Please identify each line in the listing below that contains the string "kern" and copy those lines out.

Input records:
· · ·

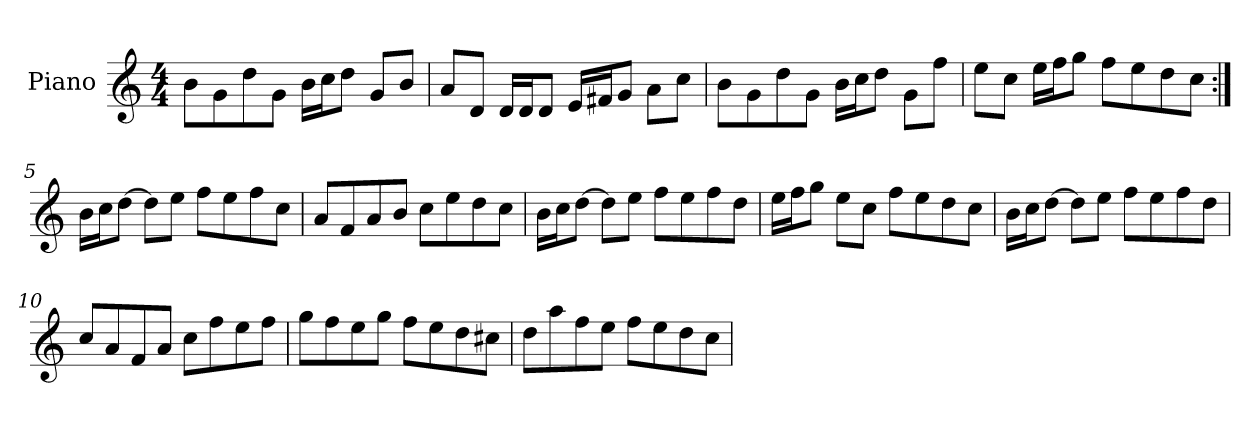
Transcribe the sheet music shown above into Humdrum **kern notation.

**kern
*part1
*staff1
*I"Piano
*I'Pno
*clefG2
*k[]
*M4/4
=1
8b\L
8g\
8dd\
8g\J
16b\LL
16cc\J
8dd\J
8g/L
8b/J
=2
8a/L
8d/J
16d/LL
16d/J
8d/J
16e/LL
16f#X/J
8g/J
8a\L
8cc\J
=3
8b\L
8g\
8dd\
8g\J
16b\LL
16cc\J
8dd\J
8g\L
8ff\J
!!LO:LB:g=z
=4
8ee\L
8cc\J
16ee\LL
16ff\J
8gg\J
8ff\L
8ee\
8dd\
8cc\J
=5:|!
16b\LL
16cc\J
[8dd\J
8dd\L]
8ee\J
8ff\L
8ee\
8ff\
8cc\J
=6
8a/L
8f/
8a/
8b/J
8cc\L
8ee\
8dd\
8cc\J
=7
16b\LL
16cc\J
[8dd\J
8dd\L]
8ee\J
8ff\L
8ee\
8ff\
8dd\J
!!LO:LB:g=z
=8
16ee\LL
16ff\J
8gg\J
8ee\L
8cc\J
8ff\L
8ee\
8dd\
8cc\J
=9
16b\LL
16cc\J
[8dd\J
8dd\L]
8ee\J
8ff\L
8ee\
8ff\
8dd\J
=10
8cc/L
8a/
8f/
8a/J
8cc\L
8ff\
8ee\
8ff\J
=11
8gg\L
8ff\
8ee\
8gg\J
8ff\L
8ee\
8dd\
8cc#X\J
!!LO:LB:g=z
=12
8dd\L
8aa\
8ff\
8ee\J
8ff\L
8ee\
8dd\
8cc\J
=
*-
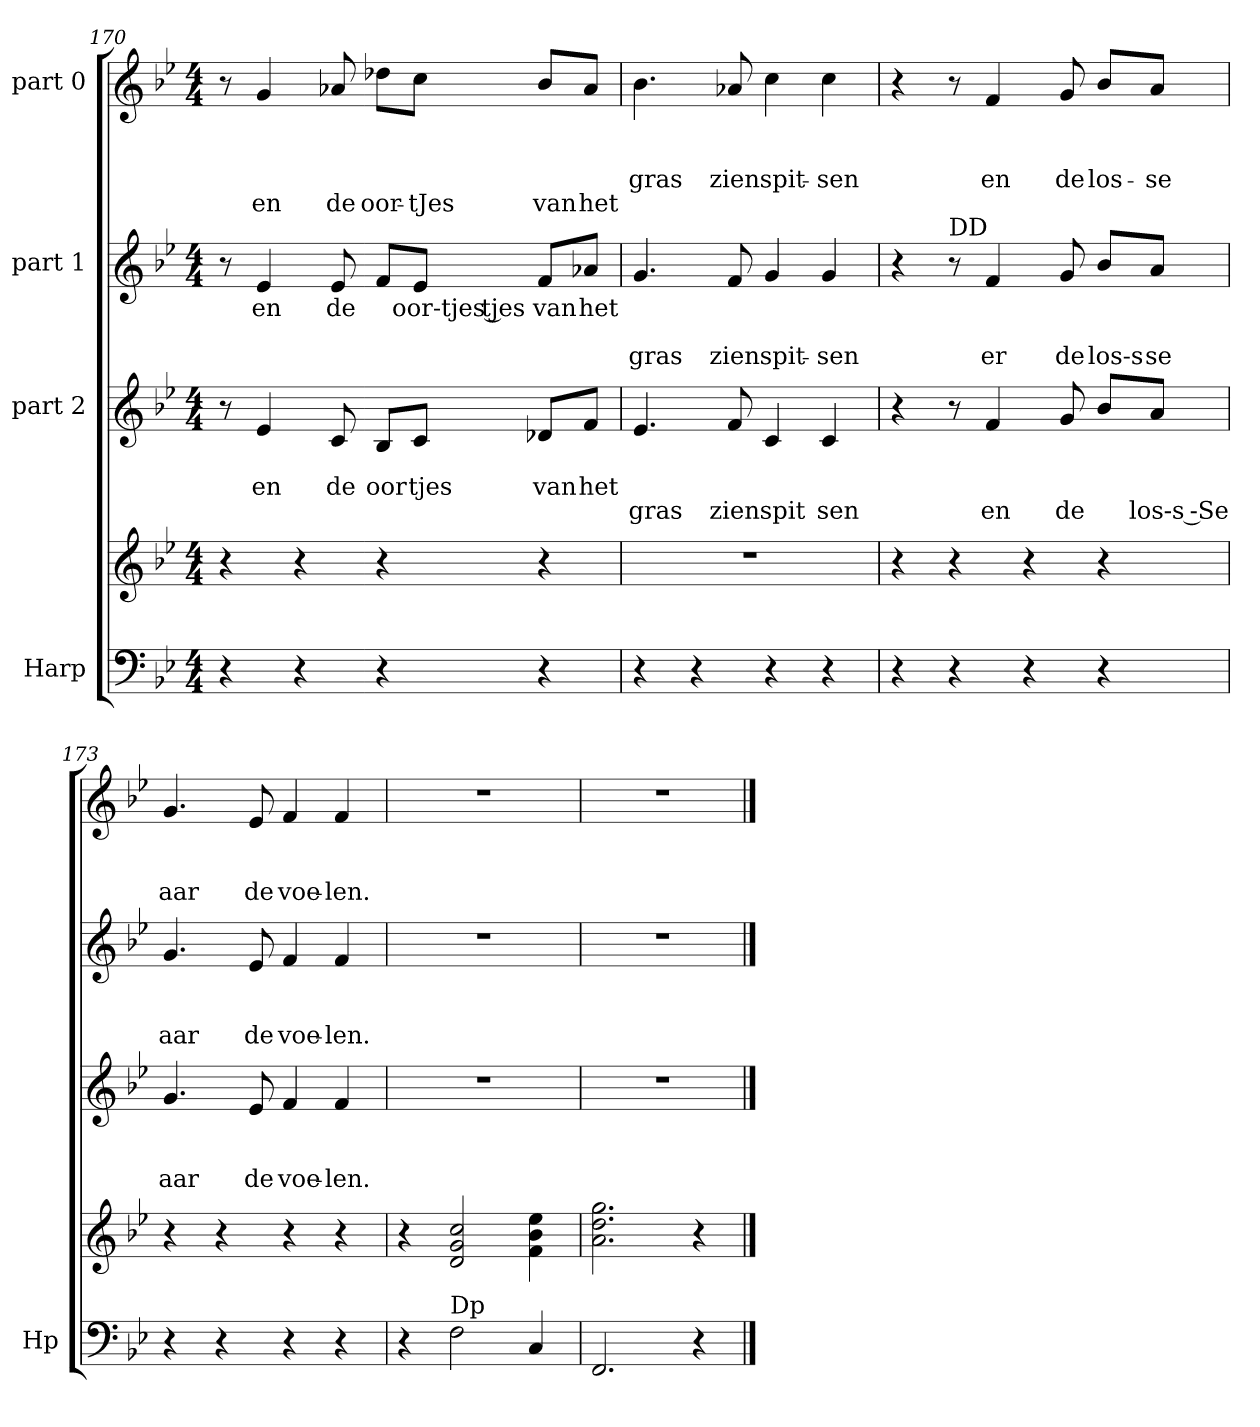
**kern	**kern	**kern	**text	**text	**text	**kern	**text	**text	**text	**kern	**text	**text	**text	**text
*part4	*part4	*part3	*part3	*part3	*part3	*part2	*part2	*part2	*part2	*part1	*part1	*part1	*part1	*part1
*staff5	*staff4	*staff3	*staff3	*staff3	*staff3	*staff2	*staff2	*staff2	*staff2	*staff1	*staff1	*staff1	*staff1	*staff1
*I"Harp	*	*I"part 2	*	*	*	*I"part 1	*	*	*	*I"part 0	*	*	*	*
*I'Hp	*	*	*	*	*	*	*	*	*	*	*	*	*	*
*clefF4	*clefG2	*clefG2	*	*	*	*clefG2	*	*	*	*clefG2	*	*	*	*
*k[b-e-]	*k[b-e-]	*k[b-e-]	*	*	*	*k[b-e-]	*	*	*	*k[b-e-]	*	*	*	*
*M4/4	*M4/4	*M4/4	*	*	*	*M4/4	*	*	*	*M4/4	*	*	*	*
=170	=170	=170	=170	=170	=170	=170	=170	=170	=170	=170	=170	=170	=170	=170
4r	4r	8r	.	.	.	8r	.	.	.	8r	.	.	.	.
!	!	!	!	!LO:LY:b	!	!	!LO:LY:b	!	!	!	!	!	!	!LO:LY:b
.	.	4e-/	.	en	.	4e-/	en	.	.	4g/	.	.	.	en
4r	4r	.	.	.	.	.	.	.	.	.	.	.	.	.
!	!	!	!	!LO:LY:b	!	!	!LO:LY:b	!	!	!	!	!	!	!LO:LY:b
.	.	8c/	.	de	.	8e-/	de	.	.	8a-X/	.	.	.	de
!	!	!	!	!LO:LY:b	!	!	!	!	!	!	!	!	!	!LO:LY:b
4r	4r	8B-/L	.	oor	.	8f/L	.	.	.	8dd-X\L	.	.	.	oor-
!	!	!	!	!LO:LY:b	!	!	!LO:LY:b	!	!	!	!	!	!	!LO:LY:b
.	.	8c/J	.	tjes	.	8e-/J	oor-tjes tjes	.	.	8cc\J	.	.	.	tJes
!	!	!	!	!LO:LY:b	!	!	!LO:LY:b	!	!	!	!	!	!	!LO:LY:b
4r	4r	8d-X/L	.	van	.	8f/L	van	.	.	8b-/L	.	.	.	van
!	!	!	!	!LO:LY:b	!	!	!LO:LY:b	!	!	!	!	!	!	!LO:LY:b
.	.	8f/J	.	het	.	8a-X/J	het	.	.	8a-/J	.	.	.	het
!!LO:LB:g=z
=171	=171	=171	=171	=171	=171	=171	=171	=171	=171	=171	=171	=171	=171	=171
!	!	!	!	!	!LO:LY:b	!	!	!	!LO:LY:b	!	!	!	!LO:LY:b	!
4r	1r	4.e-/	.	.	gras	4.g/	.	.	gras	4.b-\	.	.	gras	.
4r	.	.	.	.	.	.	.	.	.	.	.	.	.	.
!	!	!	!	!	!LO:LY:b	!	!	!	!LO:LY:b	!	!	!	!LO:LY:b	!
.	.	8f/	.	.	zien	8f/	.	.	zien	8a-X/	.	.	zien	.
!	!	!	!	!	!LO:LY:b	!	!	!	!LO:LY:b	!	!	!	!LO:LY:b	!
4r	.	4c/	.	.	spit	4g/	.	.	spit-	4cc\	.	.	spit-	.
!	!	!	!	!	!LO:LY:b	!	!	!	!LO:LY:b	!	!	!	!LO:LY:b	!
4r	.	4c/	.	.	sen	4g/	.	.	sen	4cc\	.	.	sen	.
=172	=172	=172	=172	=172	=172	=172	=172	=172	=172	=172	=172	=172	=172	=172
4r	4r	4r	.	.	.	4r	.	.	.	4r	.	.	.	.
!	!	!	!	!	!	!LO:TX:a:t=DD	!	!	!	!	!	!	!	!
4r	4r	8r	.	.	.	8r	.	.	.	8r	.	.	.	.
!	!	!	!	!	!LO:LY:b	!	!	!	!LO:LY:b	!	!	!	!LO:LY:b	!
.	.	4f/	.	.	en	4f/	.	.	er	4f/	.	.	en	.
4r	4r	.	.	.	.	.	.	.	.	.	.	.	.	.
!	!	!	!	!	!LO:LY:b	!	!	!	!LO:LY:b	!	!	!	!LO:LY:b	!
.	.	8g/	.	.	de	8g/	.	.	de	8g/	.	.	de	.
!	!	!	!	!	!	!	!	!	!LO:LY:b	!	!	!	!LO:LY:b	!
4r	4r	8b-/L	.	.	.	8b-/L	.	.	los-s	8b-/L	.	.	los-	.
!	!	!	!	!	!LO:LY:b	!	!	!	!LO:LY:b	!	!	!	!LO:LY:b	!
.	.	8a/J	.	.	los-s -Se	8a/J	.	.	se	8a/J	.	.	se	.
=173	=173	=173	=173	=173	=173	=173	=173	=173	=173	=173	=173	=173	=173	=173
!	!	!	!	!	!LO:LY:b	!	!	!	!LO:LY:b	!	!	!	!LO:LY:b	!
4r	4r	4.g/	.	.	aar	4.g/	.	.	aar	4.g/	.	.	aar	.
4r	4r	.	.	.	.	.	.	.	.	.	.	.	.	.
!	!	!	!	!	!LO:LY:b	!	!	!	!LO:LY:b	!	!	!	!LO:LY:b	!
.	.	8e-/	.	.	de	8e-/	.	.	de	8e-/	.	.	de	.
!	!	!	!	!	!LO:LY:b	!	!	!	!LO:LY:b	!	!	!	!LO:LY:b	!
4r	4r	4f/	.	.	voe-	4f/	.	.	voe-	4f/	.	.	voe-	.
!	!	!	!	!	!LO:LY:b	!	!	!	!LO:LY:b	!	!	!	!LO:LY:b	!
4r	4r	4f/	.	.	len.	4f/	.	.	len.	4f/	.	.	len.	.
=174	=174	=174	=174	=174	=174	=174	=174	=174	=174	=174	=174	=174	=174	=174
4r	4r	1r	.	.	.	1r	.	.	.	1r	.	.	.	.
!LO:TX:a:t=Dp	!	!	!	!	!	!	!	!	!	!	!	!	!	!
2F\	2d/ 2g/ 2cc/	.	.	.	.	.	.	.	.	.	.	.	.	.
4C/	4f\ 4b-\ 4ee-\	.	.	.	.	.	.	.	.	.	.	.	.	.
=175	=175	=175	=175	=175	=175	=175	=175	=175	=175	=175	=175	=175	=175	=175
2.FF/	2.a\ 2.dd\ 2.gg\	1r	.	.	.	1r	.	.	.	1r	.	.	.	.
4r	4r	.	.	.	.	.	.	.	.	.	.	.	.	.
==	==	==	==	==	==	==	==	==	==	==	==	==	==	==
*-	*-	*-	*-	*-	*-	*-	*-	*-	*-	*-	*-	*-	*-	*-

· · ·

Answer to the exercise:
Transcribe the sheet music shown above into Humdrum **kern notation.
**kern
**kern	**kern	**kern	**text	**text	**text	**kern	**text	**text	**text	**kern	**text	**text	**text	**text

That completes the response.